Brasília (DF), 28/03/2025 - O Ministro do Trabalho e Emprego, Luiz Marinho, apresenta os dados do Novo Cadastro Geral de Empregados e Desempregados (Novo Caged) referentes ao mês de fevereiro de 2025. Foto: José Cruz/Agência Brasil
O Ministro do Trabalho e Emprego, Luiz Marinho, ‘avocou’ para si mesmo a decisão sobre a entrada da JBS na Lista Suja do trabalho escravo do governo federal (Foto: José Cruz/Agência Brasil)

O frei Xavier Plassat, coordenador da Campanha Nacional da CPT (Comissão Pastoral da Terra) contra o Trabalho Escravo, lembra que discussões sobre a divergência entre o local da autuação e o da lavratura do auto são muito comuns na Justiça. No entanto, ele afirma haver uma jurisprudência consolidada reforçando a validade de autos lavrados no local de trabalho dos auditores-fiscais.
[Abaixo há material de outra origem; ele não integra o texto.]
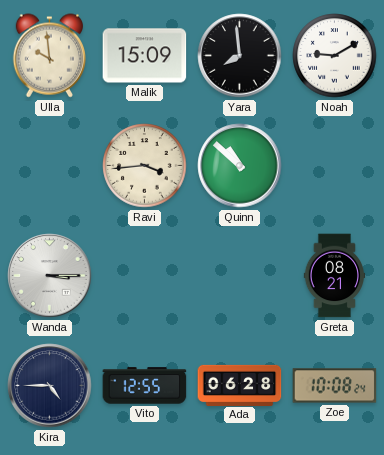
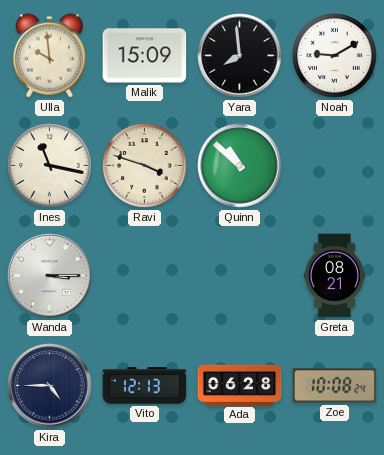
Ines: none -> 11:17
Ravi: 3:44 -> 3:48
Vito: 12:55 -> 12:13
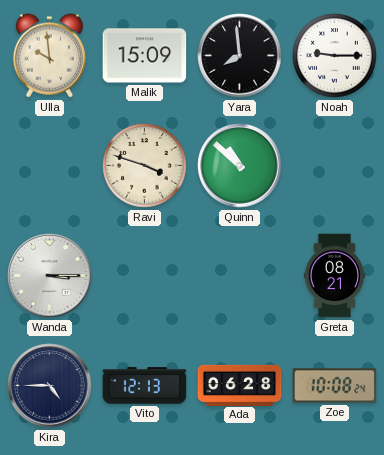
Noah: 9:10 -> 9:15
Ines: 11:17 -> none
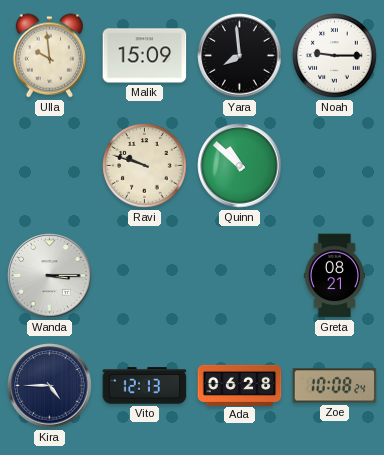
Ravi: 3:48 -> 9:48
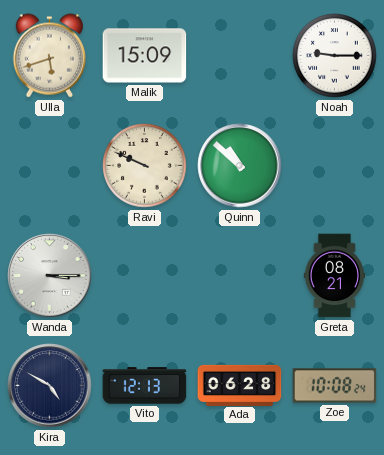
Ulla: 9:59 -> 5:42
Yara: 7:59 -> none
Ravi: 9:48 -> 9:49
Kira: 4:45 -> 4:50
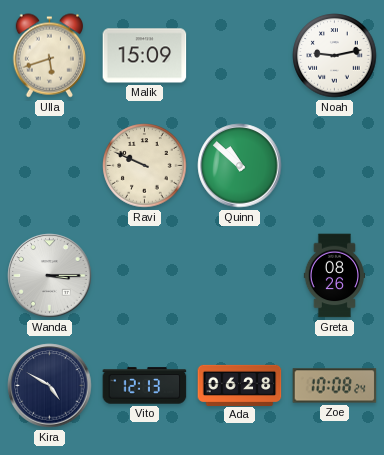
Noah: 9:15 -> 9:13
Greta: 08:21 -> 08:26
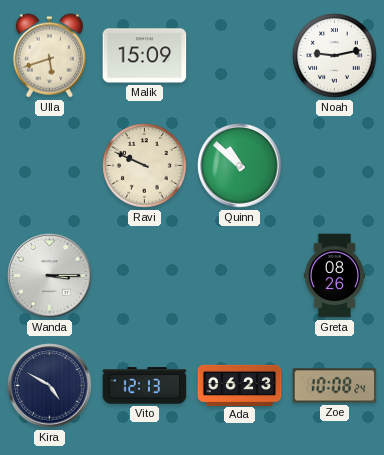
Ada: 06:28 -> 06:23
Plassat ressalta que a JBS também pediu ao MTE que a autuação referente ao resgate de dez trabalhadores no Rio Grande do Sul fosse anulada por conta do local de autuação e por outros motivos. Contudo, administrativamente, esse argumento já teria sido rechaçado, avalia Plassat — o que poderia levar a empresa à Lista Suja, não fosse a atuação pessoal do ministro Marinho sobre o caso.